By Bernie Bell
Readers of ‘The Orkney News’ might remember this article…… https://theorkneynews.scot/2019/07/16/whats-happened-happening-to-the-worms/ , in which I wrote about how the New Zealand Flatworm had taken over in our garden to the point where seeing a native earthworm had become a rarity.
However, we knew that eventually the NZ worms would run out of native worms to eat, and would, we hoped, fade out of the picture.
And now….some good news in this year of gloom……Mike has dug over and prepared this year’s mixed veg patch and tattie patch and….ne’er a NZ Flatworm did he find!!! What he did find were some big, fat, healthy native earthworms, which will draw rotting vegetation down into the earth to enrich it, and aerate the soil whilst doing so.
We’re seeing worm casts in the grass too – so they are enriching the soil, right through the garden.
The NZ flatworm does nothing – it just eats the native earthworms. Even the birds don’t want to eat it – while lots of things feed on the native earthworm, from beetles to birds.

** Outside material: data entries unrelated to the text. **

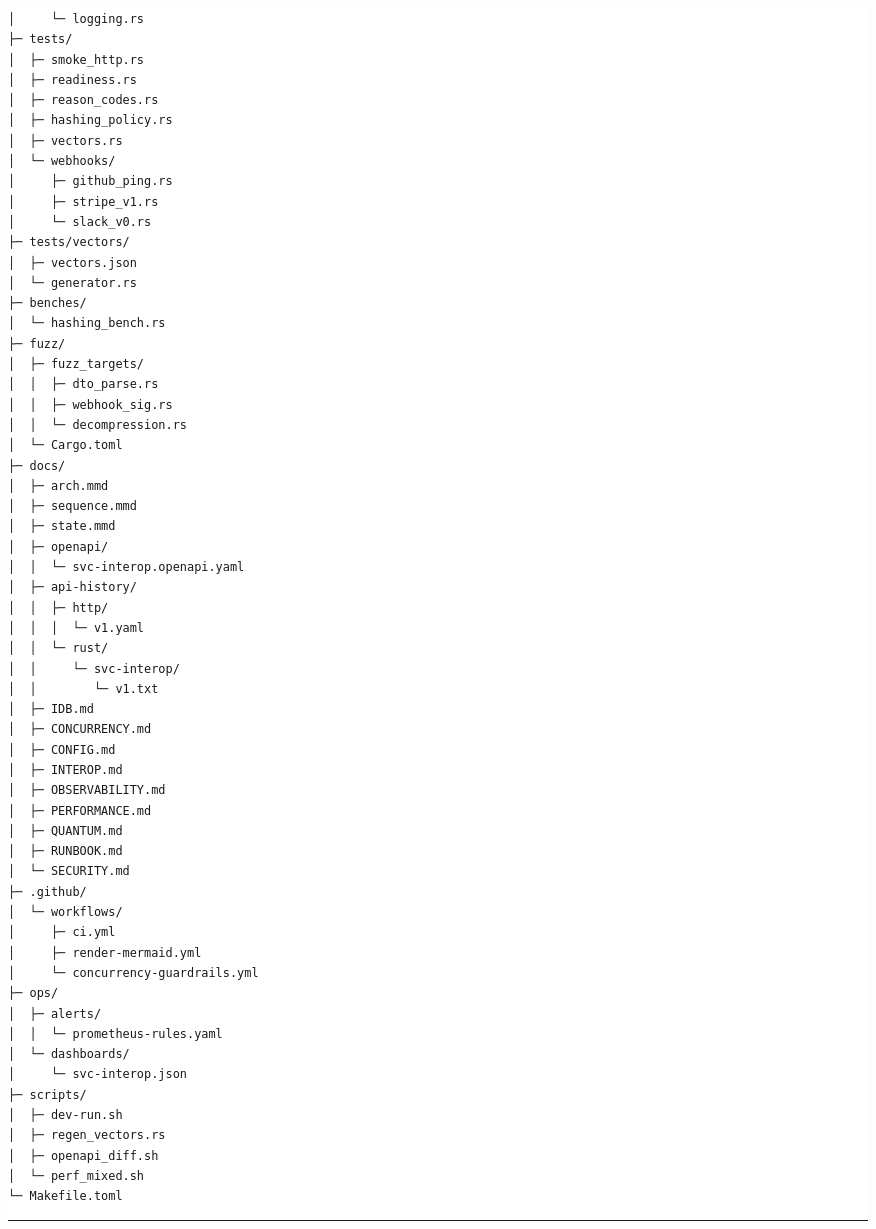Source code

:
 ```
│     └─ logging.rs
├─ tests/
│  ├─ smoke_http.rs
│  ├─ readiness.rs
│  ├─ reason_codes.rs
│  ├─ hashing_policy.rs
│  ├─ vectors.rs
│  └─ webhooks/
│     ├─ github_ping.rs
│     ├─ stripe_v1.rs
│     └─ slack_v0.rs
├─ tests/vectors/
│  ├─ vectors.json
│  └─ generator.rs
├─ benches/
│  └─ hashing_bench.rs
├─ fuzz/
│  ├─ fuzz_targets/
│  │  ├─ dto_parse.rs
│  │  ├─ webhook_sig.rs
│  │  └─ decompression.rs
│  └─ Cargo.toml
├─ docs/
│  ├─ arch.mmd
│  ├─ sequence.mmd
│  ├─ state.mmd
│  ├─ openapi/
│  │  └─ svc-interop.openapi.yaml
│  ├─ api-history/
│  │  ├─ http/
│  │  │  └─ v1.yaml
│  │  └─ rust/
│  │     └─ svc-interop/
│  │        └─ v1.txt
│  ├─ IDB.md
│  ├─ CONCURRENCY.md
│  ├─ CONFIG.md
│  ├─ INTEROP.md
│  ├─ OBSERVABILITY.md
│  ├─ PERFORMANCE.md
│  ├─ QUANTUM.md
│  ├─ RUNBOOK.md
│  └─ SECURITY.md
├─ .github/
│  └─ workflows/
│     ├─ ci.yml
│     ├─ render-mermaid.yml
│     └─ concurrency-guardrails.yml
├─ ops/
│  ├─ alerts/
│  │  └─ prometheus-rules.yaml
│  └─ dashboards/
│     └─ svc-interop.json
├─ scripts/
│  ├─ dev-run.sh
│  ├─ regen_vectors.rs
│  ├─ openapi_diff.sh
│  └─ perf_mixed.sh
└─ Makefile.toml
```

---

In the whole scheme of things this might not seem like a big cause for celebration – but to us it is – as, for the sake of the soil it is, and that leads on to the general ecological state of the land……..it is a big deal – The Return of the Native. https://www.earthwormsoc.org.uk/
Maybe next the Orkney Voles might come back to our garden. I think possibly they reached optimum population levels – it really was crazy how many there were in our meadow – then they crashed – disappeared. Maybe not helped by the presence of neighbourhood cats – but the cats had always been there.
We thought the voles might gradually return, but then the stoats arrived https://theorkneynews.scot/2018/01/28/be-ware-of-stoats/
The wheel might turn, and the Voles come back to peek at me from their vole-holes when I’m gardening.
I can’t help relating this to the Coronavirus. Surely it, too, will run its course – run out of ‘prey’ and….go away – like the New Zealand Flatworms.
Bernie, our two blackbird families are already reaping a bountiful harvest of worms, type unknown but they seem to be thriving. It would be good to see the voles recovering too.
Mike took photos of some of the worm casts, possibly for inclusion in the article – but they are just too yukky!
The soil conditioner produced at Bossack is great for improving soil condition and increasing the population density of Earthworms.
Flatworms have few native predators. I think charity plant sales and plant swaps are the principal vectors for dispersal here. Ideally folk should inspect any plant material they take into their gardens but it or its eggs very difficult to find amongst congested roots. They can also survive for lengthy periods with out earth-worms.